Fun fact: On TOS, the Scottish characters served as a metaphor for the Irish.
posted by drezdn at 4:49 PM on January 26, 2013 [1 favorite]


It's also possible that nearly everything that the replicator makes is alcoholic, which explains why everyone is constantly complaining about the flavor of everything.
posted by a dangerous ruin at 4:59 PM on January 26, 2013 [2 favorites]


Fun fact: On TOS, the Scottish characters served as a metaphor for the Irish.

What is Finnegan, then?

Miles O'Brien actually does have a favorite type of scotch: Wee Bairns.

Ugh. No doubt distilled in the authentic village of Brigadoon whose inhabitants all wear tartan and eat haggis every day.
posted by George_Spiggott at 5:19 PM on January 26, 2013 [3 favorites]


Mad Men Star Trek.
posted by TwelveTwo at 5:27 PM on January 26, 2013


Finnegan is a metaphor for the Space Irish.
posted by Sara C. at 5:29 PM on January 26, 2013 [1 favorite]


LEGO Damashii: "In college in '88-ish, I wrote lyrics for all the Star Treks at the time, matching the thematic premise of the show with classic tv theme songs. "

Did you mean '98-ish, or did you have some magic portal to the future so you could watch voyager back in the 80s?
posted by Deathalicious at 5:42 PM on January 26, 2013 [3 favorites]


Sys Rq: "Why do they call prune juice prune juice? Isn't the thing that makes a prune a prune its lack of juice? We don't call grape juice raisin juice, do we? "

We call it prune juice because it is made from dried plums, known as prunes. And actually these days they market prunes as dried plums because of some perceived slight against prunes.

※ ※ ※

• _Task set_:
1. Repeat word for word the part of the Star Trek comment thread starting with "posted by a" and going on through "Men Star Trek.".
2. Carry on the Star Trek comment thread, writing what comes next after its final sentence.

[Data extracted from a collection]
※ ※ ※

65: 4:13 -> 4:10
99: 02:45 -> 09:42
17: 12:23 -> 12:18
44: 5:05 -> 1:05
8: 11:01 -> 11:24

※ ※ ※

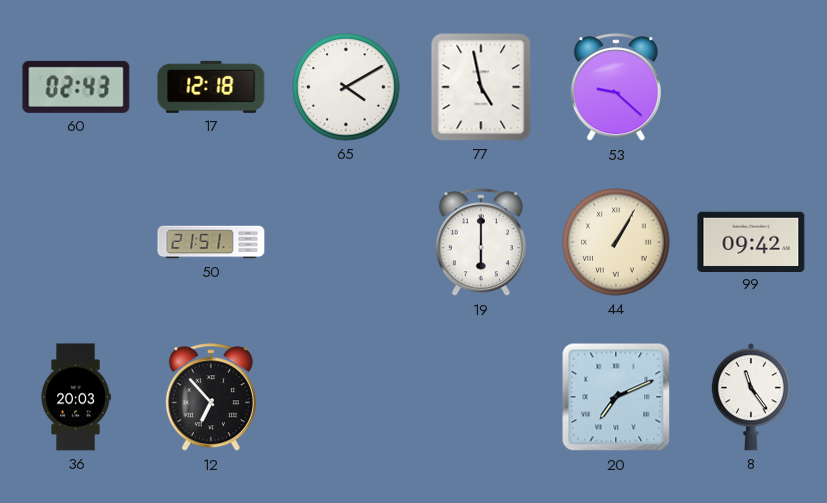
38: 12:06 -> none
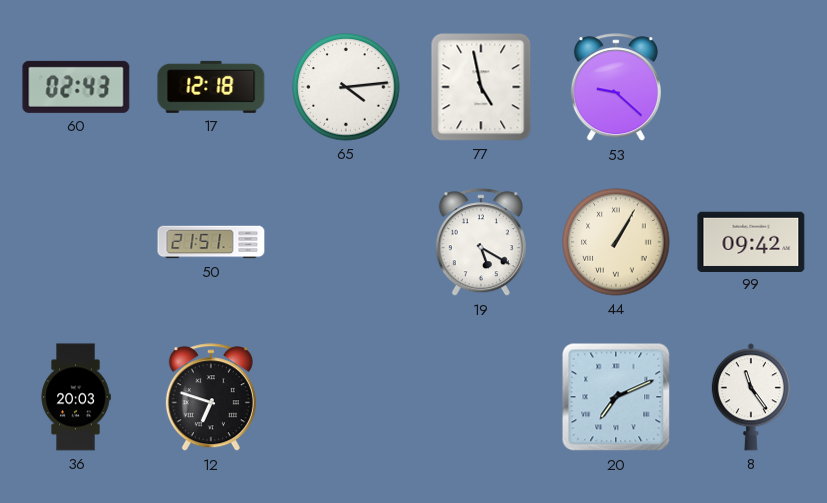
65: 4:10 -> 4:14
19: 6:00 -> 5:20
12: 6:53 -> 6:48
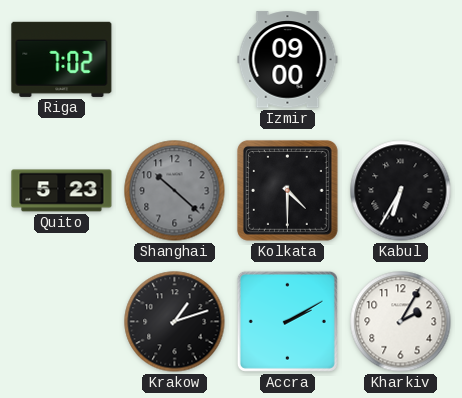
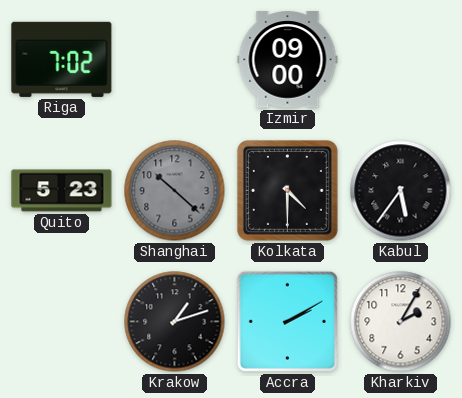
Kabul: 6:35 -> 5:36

※ ※ ※

• _Results of the tasks_:
1.
posted by a dangerous ruin at 4:59 PM on January 26, 2013 [2 favorites]


Fun fact: On TOS, the Scottish characters served as a metaphor for the Irish.

What is Finnegan, then?

Miles O'Brien actually does have a favorite type of scotch: Wee Bairns.

Ugh. No doubt distilled in the authentic village of Brigadoon whose inhabitants all wear tartan and eat haggis every day.
posted by George_Spiggott at 5:19 PM on January 26, 2013 [3 favorites]


Mad Men Star Trek.

2.
Although as far as I know there is no such think as raisin juice, raisin wine does exist and has a very distinctive raisin-y flavor which distinguishes it from grape wine.
posted by Deathalicious at 5:46 PM on January 26, 2013


Deathalicious: see my comment above. Prune juice is made from fresh, non-dried prunes, which surprisingly exist.
posted by koeselitz at 6:00 PM on January 26, 2013


Sara C.: "It's almost like there's some kind of message to be sent in the fact that Worf would prefer gross geriatric prune juice to awesome drunkifying slivovitz."

Um, okay. Just because old people do drink prune juice does not meant it tastes terrible. In fact, like most things, it is highly subjective, but I happen to enjoy its taste. Much like prunes, it has a deep rich flavor and is both sweet and slightly tart.

On the other hand, Slivovitz tastes like lighter fluid.

But one of these drinks gets you drunk and suddenly everyone thinks it's awesome.
posted by Deathalicious at 6:02 PM on January 26, 2013 [1 favorite]


Non-dried prunes exist, but everything I could find online implied that "prune juice" is a beverage made from the juices of partially rehydrated and pureed dried ones.

Ew ew ew ew ew ew
posted by Sara C. at 6:04 PM on January 26, 2013 [1 favorite]


Slivovitz tastes like lighter fluid.

Wrong.

OK, facetiousness aside for a moment, I'm actually the only non-Eastern European person I know who likes Slivovitz. I was just thinking after watching the video upthread that I should try to find some, after unfortunately leaving my old stash of Slovenian home-distilled slivovka behind in New York.
posted by Sara C. at 6:06 PM on January 26, 2013 [1 favorite]


koeselitz: "Deathalicious: see my comment above. Prune juice is made from fresh, non-dried prunes, which surprisingly exist."

I have actually personally bought the "prune" variety of plum fresh before. They are extremely similar to normal plums, just oblong in shape and, as it states in the article, freestone. Prune juice is most definitely not made of fresh "prune" plums; it is made from dried prune plums.

Here is what the prune variety of plums look like. The inner flesh, like normal plums, is yellowish, and it has a purplish skin. If juiced fresh, it would not be thick and brown like prune juice.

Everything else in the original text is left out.